Cascadia’s Mid-Life Crisis: Miocene Changes in the Forearc due to Rotation and Subduction Dynamics

The Cascadia forearc is unique among global subduction zones because of the accretion of a large igneous province (Siletzia) and continuous clockwise rotation of the margin due to oblique subduction of the Juan de Fuca plate. We reconstruct the stratigraphic architecture and sediment accumulation history in the forearc by investigating multiple, along-strike forearc basins. Integrating potential-field models, 2D seismic reflections, and deep borehole data, our 3D mapping allows us to track basin depocenters through space and time, revealing a fundamental structural shift in the Miocene that significantly reshaped the forearc.

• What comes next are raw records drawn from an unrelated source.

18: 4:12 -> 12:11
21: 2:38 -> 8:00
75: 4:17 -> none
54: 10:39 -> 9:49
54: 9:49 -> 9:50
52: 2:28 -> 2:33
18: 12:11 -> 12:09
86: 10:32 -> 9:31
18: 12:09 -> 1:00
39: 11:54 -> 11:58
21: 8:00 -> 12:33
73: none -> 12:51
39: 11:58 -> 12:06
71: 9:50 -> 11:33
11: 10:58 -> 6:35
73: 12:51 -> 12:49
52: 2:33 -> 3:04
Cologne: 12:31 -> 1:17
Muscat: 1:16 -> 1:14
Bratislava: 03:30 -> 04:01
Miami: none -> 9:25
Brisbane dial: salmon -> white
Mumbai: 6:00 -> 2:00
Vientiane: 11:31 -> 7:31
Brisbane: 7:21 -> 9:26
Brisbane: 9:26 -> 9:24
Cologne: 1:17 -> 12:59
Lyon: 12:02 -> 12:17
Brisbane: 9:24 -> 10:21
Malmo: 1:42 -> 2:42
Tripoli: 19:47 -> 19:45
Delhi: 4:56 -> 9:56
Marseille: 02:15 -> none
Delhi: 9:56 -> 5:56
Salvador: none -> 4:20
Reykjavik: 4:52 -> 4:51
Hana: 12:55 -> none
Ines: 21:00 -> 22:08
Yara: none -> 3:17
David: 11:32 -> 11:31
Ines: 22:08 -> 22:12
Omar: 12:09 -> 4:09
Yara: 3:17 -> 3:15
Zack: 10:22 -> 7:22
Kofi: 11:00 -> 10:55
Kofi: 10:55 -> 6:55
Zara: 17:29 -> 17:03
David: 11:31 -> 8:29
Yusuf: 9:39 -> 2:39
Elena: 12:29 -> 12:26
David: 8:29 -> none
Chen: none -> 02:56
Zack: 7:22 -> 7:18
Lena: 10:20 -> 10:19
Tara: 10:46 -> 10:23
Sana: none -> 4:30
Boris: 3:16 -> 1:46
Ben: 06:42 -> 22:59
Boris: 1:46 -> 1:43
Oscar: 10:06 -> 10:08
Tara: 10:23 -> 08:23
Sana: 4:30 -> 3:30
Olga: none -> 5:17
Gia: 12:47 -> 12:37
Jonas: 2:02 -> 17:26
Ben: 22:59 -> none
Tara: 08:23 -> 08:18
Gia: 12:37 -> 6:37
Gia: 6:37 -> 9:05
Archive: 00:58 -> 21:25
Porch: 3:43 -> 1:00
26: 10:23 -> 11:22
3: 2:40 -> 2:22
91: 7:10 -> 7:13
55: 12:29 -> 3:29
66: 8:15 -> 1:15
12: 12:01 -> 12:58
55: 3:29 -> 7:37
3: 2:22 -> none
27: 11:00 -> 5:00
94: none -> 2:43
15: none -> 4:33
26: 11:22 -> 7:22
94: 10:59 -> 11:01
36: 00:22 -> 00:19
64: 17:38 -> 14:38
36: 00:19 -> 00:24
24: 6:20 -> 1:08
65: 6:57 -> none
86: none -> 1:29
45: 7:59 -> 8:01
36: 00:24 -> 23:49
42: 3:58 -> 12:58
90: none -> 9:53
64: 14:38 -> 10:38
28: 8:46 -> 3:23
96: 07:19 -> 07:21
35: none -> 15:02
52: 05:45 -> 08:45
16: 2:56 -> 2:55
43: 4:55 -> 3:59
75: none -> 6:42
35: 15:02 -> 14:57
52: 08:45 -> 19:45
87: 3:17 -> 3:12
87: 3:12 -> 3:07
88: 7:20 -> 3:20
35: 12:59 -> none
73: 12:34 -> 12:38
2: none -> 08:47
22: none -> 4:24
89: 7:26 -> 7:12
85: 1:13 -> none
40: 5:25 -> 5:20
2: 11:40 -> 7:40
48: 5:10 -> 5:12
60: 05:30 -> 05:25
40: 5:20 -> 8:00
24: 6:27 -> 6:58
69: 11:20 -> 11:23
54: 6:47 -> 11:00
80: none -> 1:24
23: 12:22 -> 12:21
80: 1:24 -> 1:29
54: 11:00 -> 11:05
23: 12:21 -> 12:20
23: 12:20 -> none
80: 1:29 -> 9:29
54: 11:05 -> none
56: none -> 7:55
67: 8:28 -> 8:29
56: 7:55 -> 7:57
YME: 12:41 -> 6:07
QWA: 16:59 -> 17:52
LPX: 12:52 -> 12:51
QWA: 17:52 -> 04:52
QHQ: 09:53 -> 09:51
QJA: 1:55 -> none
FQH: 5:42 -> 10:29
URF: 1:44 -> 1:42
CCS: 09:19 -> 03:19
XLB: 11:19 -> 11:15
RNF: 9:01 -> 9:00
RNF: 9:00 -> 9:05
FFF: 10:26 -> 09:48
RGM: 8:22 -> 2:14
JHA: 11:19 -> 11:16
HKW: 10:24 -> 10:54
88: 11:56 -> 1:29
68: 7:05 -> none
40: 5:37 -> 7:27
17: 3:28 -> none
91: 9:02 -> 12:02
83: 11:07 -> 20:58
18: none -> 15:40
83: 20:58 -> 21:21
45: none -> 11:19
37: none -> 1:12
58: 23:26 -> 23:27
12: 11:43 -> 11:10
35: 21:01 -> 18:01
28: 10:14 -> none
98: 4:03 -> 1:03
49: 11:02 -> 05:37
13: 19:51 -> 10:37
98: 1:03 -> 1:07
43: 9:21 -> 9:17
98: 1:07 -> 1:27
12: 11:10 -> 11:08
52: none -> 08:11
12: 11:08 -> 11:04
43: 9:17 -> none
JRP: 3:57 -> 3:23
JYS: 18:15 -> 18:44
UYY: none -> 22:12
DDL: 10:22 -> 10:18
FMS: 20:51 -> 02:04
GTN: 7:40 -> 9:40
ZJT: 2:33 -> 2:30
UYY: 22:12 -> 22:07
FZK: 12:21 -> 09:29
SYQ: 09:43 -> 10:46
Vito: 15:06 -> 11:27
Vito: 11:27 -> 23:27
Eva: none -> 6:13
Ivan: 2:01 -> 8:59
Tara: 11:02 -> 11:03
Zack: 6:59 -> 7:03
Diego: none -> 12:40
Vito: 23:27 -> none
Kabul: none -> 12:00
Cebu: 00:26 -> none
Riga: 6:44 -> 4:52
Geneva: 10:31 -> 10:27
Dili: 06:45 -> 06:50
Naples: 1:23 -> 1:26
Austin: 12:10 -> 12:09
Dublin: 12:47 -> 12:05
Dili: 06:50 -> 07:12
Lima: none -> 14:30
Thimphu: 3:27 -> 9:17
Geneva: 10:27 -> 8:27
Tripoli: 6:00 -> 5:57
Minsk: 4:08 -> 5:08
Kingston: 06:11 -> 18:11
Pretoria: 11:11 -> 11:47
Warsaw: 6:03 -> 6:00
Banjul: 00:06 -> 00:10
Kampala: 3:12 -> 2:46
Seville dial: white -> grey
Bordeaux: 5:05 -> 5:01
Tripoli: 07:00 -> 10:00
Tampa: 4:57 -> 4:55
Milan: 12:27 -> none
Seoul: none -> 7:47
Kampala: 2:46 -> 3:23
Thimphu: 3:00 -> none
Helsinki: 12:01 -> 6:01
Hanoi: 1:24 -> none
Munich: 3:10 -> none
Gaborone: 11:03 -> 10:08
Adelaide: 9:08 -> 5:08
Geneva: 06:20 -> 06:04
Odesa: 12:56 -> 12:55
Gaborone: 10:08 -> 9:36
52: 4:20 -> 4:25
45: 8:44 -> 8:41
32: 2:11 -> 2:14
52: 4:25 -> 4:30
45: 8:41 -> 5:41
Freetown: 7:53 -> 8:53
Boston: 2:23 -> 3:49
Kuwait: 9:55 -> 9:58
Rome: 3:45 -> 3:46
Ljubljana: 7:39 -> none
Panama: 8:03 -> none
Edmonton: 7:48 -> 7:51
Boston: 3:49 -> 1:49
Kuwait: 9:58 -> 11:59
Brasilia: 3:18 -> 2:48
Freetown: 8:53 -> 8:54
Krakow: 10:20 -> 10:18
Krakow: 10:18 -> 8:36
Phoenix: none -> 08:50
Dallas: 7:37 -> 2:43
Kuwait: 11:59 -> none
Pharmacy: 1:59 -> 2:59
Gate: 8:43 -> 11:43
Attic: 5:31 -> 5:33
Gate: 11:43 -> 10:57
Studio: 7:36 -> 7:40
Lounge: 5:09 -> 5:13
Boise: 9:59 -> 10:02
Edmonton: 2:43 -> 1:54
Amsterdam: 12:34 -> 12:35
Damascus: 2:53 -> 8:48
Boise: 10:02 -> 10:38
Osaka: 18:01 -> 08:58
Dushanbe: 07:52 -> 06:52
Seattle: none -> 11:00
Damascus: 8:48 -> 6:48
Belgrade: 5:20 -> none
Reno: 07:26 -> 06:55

During the Paleogene, the Cascadia forearc was a broad, marine basin characterized by high sediment accumulation rates and unrestricted accommodation space. Our results show that during the Miocene in the central forearc (Portland-Tualatin Basin), what was once a single continuous basin was subdivided as transpressional stress structurally inverted older Paleogene normal faults. Similarly, in the Chehalis Basin to the north, clockwise rotation reoriented fault systems relative to the regional stress field, pushing the basin depocenter northward as deformation shifted from northwest-striking to west-striking faults. This structural transition occurred as the outer-arc high (Coast Range) emerged, causing depositional environments to shift from marine to terrestrial. It is also coincided with a steep drop in sediment accumulation rates: a 7-fold decrease in the Chehalis Basin (196 to 27 m/Myr) and a 10-fold decrease in the Portland-Tualatin basins (305 to 29 m/Myr) to the south.

We propose that along-strike variations in subduction geometry also impact basin evolution. In the southern and central forearc, a relatively steep subduction angle and clockwise rotation pushed the outer-arc high close to the magmatic arc, leaving minimal accommodation space. In contrast, shallower subduction to the north near the Seattle Basin maintained a wider separation, allowing high sediment accumulation rates to persist through the Neogene (211 m/Myr).

By integrating basin analysis with regional tectonics, we constrain along-strike variation in Cascadia forearc geometry through the Cenozoic. We find that sustained rotation and the influence of Siletzia basement, not just sedimentary accretion, have controlled the evolution of fault systems and Cascadia forearc deposition. Accordingly, this work provides a framework for understanding the evolution of forearc basins where long-term rotation and strain-partitioning dominate.